_EXERCISE DETAILS_
Search the records for lines that contain the word "European". Copy them all.

────────────────────

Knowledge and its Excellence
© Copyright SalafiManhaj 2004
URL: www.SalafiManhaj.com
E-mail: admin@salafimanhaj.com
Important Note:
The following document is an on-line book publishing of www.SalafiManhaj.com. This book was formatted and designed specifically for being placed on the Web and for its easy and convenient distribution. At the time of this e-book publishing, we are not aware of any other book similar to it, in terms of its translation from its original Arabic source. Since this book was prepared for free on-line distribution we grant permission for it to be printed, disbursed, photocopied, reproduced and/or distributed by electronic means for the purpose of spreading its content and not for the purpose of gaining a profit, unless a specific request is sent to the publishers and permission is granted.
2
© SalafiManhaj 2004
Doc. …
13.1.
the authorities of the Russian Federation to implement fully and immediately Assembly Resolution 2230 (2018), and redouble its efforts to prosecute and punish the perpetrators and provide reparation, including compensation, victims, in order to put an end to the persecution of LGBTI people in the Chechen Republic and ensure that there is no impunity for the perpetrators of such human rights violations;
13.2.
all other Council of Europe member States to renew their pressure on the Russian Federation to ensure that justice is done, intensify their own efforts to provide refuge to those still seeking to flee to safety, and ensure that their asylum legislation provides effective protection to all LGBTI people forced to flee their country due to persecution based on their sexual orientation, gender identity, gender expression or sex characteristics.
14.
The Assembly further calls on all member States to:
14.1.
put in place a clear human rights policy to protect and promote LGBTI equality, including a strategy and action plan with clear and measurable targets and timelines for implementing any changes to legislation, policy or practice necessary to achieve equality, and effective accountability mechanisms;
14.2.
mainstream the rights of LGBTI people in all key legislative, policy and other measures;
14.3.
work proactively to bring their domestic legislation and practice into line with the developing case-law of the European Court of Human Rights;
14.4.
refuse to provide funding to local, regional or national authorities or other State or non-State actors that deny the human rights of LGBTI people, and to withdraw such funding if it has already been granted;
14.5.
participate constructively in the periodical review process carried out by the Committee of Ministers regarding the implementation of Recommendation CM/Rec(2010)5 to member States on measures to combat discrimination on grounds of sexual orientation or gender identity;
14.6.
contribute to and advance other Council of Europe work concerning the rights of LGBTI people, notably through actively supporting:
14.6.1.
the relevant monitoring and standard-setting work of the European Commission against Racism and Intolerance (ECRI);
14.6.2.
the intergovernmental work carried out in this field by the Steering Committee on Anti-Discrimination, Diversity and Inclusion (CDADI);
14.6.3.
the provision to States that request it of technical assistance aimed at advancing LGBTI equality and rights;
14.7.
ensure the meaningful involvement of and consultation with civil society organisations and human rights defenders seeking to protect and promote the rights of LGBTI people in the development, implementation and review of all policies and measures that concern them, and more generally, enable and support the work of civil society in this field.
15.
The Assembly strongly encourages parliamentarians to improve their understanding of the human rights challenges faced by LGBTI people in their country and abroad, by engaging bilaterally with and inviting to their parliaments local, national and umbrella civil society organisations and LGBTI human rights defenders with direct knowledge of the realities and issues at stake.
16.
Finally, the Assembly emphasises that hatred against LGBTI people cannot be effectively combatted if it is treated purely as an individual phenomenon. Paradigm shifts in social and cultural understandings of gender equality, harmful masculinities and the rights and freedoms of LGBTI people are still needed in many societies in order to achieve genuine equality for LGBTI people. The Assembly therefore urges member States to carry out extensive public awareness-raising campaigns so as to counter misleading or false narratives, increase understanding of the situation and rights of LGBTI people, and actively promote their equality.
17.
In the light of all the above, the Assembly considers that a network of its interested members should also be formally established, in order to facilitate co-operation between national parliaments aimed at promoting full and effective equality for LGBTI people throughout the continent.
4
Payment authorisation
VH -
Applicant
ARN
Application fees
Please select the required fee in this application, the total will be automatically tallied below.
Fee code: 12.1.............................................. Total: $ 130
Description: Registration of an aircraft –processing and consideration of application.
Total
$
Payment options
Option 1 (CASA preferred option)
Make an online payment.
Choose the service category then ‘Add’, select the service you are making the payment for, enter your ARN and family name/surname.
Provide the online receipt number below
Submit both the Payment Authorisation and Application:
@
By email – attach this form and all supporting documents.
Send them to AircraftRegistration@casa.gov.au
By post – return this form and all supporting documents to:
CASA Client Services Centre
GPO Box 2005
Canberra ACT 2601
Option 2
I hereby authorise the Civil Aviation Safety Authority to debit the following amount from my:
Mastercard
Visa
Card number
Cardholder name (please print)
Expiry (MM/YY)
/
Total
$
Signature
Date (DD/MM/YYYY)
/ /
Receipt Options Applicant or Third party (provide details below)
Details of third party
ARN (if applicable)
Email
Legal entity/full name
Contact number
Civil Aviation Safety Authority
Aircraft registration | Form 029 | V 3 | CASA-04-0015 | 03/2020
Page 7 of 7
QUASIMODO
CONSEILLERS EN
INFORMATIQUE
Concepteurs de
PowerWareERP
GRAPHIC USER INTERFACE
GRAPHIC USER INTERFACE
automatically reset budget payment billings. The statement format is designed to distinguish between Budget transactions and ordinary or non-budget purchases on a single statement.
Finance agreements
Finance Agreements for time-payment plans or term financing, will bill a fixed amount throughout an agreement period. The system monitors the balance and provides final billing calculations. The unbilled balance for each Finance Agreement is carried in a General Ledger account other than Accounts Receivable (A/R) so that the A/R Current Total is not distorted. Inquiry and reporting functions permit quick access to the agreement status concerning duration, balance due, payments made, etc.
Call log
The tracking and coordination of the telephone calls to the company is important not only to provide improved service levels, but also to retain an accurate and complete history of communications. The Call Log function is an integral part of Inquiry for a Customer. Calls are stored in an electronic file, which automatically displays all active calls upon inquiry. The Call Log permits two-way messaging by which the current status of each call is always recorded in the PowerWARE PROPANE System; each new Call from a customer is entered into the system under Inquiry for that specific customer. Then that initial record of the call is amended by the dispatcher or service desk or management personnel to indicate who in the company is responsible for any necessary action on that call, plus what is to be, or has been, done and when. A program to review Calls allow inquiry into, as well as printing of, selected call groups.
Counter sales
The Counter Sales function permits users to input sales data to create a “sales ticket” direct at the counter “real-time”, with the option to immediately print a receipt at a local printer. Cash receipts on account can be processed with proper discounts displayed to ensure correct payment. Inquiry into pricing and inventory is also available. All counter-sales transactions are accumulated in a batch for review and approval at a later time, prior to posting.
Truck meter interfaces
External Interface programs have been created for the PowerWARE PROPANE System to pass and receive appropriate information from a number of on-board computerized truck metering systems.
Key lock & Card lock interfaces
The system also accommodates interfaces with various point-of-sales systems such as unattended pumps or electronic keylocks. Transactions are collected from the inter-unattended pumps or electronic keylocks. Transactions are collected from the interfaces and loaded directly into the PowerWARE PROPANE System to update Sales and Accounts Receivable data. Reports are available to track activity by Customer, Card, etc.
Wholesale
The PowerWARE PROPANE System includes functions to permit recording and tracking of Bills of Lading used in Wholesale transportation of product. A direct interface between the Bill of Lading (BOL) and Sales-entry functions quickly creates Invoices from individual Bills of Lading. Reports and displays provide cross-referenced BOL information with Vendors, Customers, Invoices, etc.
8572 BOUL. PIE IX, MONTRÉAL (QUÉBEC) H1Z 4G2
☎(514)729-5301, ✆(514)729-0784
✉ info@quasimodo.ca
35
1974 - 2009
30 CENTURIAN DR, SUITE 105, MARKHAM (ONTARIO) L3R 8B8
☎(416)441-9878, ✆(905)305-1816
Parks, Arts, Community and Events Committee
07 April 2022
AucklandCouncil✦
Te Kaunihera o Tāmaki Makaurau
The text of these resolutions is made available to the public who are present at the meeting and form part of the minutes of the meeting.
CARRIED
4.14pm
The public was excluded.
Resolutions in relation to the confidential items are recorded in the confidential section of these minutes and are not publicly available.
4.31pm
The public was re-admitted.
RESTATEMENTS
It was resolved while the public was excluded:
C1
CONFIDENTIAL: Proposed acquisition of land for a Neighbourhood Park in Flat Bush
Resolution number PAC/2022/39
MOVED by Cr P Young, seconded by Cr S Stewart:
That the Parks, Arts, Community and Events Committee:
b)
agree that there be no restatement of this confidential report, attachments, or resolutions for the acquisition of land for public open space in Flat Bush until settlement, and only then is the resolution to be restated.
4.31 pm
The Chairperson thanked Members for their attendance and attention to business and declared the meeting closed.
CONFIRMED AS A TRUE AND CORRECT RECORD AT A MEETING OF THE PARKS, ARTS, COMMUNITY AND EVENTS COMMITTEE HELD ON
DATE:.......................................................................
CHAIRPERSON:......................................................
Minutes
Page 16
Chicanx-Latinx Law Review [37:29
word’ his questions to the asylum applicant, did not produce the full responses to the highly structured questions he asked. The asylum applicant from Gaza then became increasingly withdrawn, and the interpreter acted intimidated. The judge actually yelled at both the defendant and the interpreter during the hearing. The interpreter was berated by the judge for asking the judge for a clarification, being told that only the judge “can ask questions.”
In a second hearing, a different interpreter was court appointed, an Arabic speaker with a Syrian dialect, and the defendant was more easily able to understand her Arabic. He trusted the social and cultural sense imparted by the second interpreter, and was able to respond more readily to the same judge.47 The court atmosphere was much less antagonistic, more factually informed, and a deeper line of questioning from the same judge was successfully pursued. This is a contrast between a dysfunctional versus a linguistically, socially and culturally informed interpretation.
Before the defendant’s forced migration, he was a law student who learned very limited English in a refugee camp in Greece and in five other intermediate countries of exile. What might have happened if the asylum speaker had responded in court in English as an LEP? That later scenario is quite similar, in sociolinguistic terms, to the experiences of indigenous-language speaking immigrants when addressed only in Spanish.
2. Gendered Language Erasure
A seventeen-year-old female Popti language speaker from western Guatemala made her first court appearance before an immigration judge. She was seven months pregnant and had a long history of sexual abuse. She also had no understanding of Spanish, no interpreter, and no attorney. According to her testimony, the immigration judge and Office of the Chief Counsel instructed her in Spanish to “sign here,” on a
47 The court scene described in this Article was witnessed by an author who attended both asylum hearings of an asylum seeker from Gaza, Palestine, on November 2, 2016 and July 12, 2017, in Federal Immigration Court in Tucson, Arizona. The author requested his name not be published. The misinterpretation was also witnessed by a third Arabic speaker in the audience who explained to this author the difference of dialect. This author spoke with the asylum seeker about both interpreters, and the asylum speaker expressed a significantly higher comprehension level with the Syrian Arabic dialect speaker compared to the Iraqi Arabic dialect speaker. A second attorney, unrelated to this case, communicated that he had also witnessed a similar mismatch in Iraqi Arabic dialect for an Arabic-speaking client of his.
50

────────────────────

_ANSWER TO THIS EXERCISE_
work proactively to bring their domestic legislation and practice into line with the developing case-law of the European Court of Human Rights;
the relevant monitoring and standard-setting work of the European Commission against Racism and Intolerance (ECRI);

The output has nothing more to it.